## Reading passage
━━━━━━━━━━━━━━━━━━━━━━━━━━━━━━

= Nazarene Missionaries =

Category of missionaries

Nazarene Missionaries are missionaries trained and supported by the Church of the Nazarene. There are currently 737 missionaries. Missionaries are sent around the world as a means for evangelism and church development. The Nazarene missionary is a member of the clergy or a layperson who has been appointed by the General Board to work a ministerial position through the World Mission Department/Evangelism Committee or through the USA/Canada Mission/Evangelism Committee.

== Activities ==
Nazarene missionaries minister in more than 156 world areas and are deployed from 40 world areas.

== LINKS ==
Nazarene missionaries are assigned to districts, and then on the district level the missionaries are assigned to a local church. Each local church has an opportunity to become personally acquainted with the missionary family assigned to their church through a program called LINKS (Loving Interested Nazarenes Knowing and Sharing). The LINKS program connects missionaries with Nazarenes around the world. Churches send care packages, cash, and other gifts to their LINKS missionaries.

== Finances ==
It takes a lot of support to keep missionaries on the mission field. Donations made to a missionary help in many areas; ministry assignment, language school, child education, medical plan, daily living expenses, etc. The World Mission Department is the major support system for missionaries in the Church of the Nazarene. The World Mission Department has developed various ways to support missionaries serving on the mission field.

━━━━━━━━━━━━━━━━━━━━━━━━━━━━━━

## Supplied records
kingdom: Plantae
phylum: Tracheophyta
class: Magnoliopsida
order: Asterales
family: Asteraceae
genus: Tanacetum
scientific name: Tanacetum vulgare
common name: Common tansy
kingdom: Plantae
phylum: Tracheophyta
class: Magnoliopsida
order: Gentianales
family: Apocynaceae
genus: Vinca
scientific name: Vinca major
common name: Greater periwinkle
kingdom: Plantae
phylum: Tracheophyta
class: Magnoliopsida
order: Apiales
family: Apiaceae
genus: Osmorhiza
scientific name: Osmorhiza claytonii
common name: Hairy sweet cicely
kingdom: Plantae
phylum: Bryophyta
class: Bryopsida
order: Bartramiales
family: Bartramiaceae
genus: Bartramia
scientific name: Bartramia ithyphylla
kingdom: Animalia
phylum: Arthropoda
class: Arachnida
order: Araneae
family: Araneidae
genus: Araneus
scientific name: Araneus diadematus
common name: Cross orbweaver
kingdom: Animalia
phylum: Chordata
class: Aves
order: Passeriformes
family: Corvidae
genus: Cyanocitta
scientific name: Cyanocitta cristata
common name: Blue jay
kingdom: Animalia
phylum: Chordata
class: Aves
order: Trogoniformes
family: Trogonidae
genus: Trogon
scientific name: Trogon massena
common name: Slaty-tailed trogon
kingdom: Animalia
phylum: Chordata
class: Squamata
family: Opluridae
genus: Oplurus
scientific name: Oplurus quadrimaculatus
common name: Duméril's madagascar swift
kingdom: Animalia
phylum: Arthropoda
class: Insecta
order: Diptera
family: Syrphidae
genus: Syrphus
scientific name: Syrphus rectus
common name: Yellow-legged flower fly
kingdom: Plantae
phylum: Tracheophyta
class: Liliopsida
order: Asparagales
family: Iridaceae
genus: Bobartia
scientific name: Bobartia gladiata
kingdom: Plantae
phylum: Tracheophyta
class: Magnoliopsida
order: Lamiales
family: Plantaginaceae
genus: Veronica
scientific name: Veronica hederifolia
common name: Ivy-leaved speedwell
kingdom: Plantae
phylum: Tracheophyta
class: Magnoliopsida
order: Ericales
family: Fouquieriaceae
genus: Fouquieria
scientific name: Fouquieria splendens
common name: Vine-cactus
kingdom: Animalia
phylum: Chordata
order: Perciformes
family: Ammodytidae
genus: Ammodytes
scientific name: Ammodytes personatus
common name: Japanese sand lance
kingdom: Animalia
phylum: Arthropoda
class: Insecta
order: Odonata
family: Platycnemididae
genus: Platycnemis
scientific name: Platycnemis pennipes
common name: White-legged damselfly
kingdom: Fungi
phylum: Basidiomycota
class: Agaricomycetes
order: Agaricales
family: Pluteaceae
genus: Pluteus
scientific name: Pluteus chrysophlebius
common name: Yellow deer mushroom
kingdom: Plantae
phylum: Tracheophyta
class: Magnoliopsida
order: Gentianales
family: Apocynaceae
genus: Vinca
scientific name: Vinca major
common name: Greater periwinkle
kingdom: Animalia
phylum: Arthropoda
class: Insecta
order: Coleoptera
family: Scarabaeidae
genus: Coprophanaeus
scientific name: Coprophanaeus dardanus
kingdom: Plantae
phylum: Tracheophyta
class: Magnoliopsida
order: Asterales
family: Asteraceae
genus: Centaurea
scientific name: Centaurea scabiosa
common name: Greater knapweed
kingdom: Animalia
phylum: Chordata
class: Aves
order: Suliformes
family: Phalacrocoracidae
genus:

━━━━━━━━━━━━━━━━━━━━━━━━━━━━━━

Answer these questions from the text on Nazarene missionaries:
1. How many missionaries are there currently?
2. From how many world areas are the missionaries deployed?
3. What does the name LINKS stand for?

## Written solution
1. 737
2. 40
3. Loving Interested Nazarenes Knowing and Sharing